Sin embargo, hay que destacar dos puntos fuertes que rescatan a la boyita de ahogarse en un océano de nada, la olvidable y misma nada: La dirección de actores y la construcción del guión. Las actuaciones permiten que la película provoque algo, no curiosidad por la trama, sí la posibilidad de sobrellevar la historia, sin salirse de la naturalidad que intenta a cada momento concentrar en ellos. Nunca, en ningún instante, un gesto o movimiento o mirada hacen ruido. Nuevo punto para Solomonoff. En cuanto a la estructura, se nota un trabajo intensivo en el guión, construido con una red de sutilezas que suman. La hermana, que al principio está indispuesta (casi) por primera vez y no se puede meter al agua; corresponde al caso de Pedro, que no se quiere meter porque también ya es mujer.
En cuanto a la forma, una cámara en mano casi constante, estilo parkinson, desestabiliza la quietud de la imagen y la combina con la inquietud de los personajes. Hay algunos planos expresivos circunstanciales, con una luz que se impone sin sobresaltos ni excesos. El gran problema recurrente es el pésimo sonido que obliga por momentos a leer los subtítulos en inglés.
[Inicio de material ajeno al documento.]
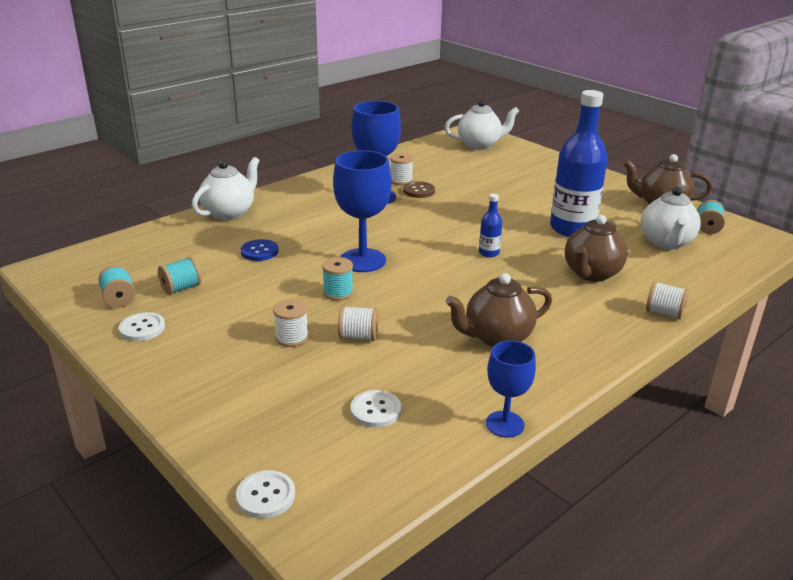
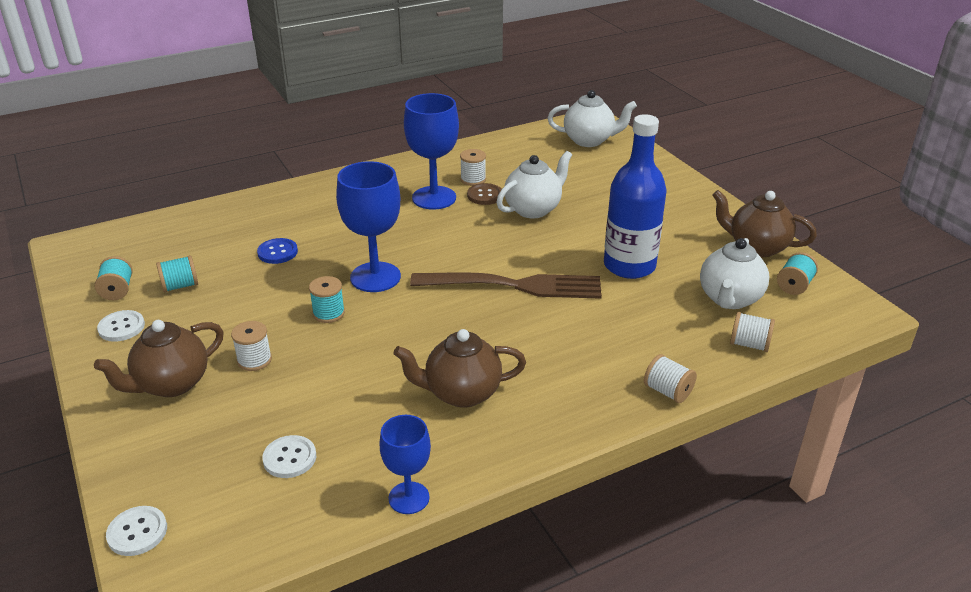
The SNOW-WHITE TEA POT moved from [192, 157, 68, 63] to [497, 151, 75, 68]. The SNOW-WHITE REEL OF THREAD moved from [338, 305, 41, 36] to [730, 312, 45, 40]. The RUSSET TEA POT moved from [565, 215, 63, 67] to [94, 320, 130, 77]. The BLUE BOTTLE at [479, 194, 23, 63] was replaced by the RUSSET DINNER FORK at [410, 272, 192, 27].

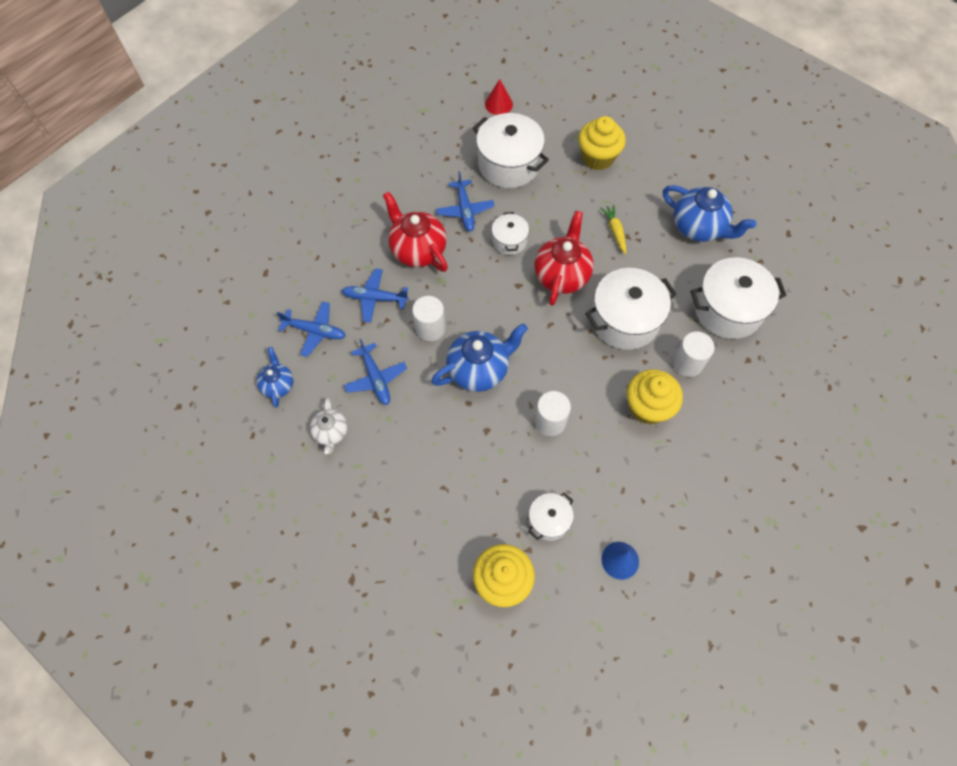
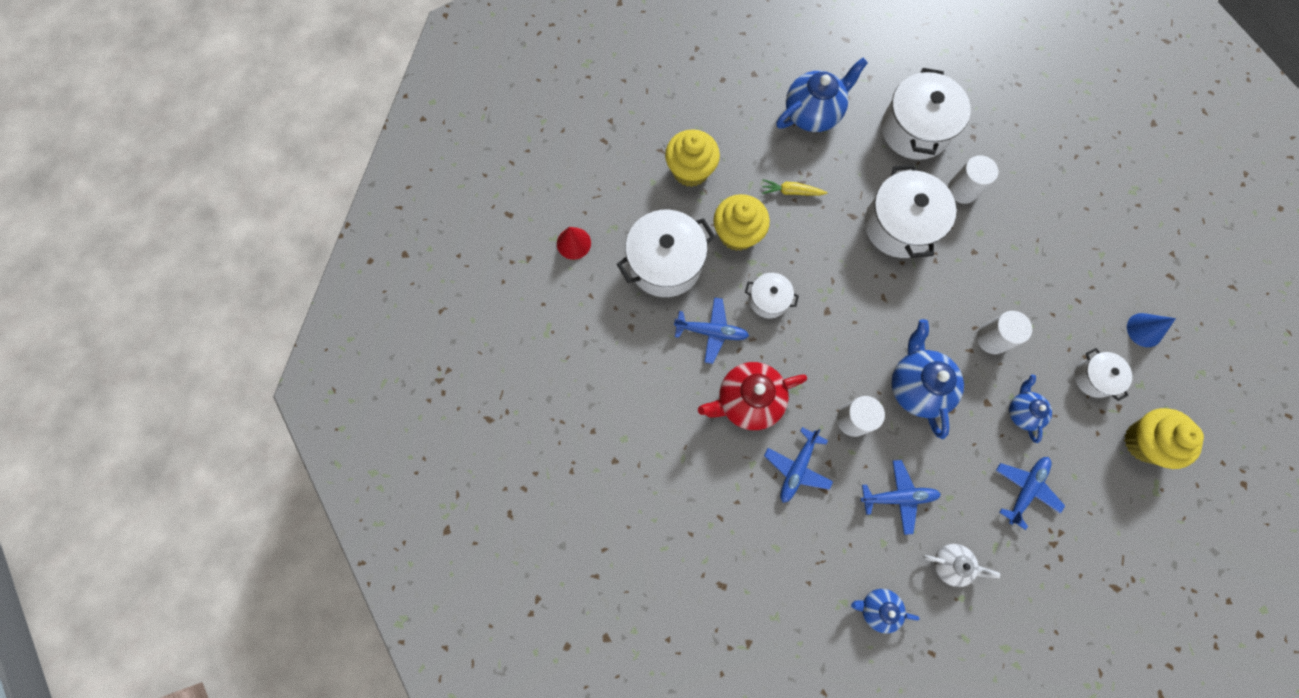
The SCARLET TEA POT at [534, 211, 60, 95] disappeared. The BLUE TEA POT at [1009, 375, 43, 68] appeared. The BLUE PLANE moved from [277, 301, 69, 56] to [996, 457, 69, 73]. The GOLDEN CUPCAKE moved from [627, 369, 56, 56] to [714, 194, 56, 57].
Dos trenes van por la misma vía, en direcciones contrarias, a mínima velocidad. Uno lleva los recuerdos de la infancia de la directora, el otro lleva su película Hermanas. Chocan y sin heridos ni descarrilamientos, quedan estancados en el mismo lugar. Al no tener salida, Solomonoff decide contar una historia con los elementos que tiene a mano. Le sale bien, pero queda exigida por haber sido pensada en base al aburrimiento del choque, del estancamiento, de la nostalgia. El último verano de la boyita es una película correcta, en el sentido más conservador de esa mala palabra.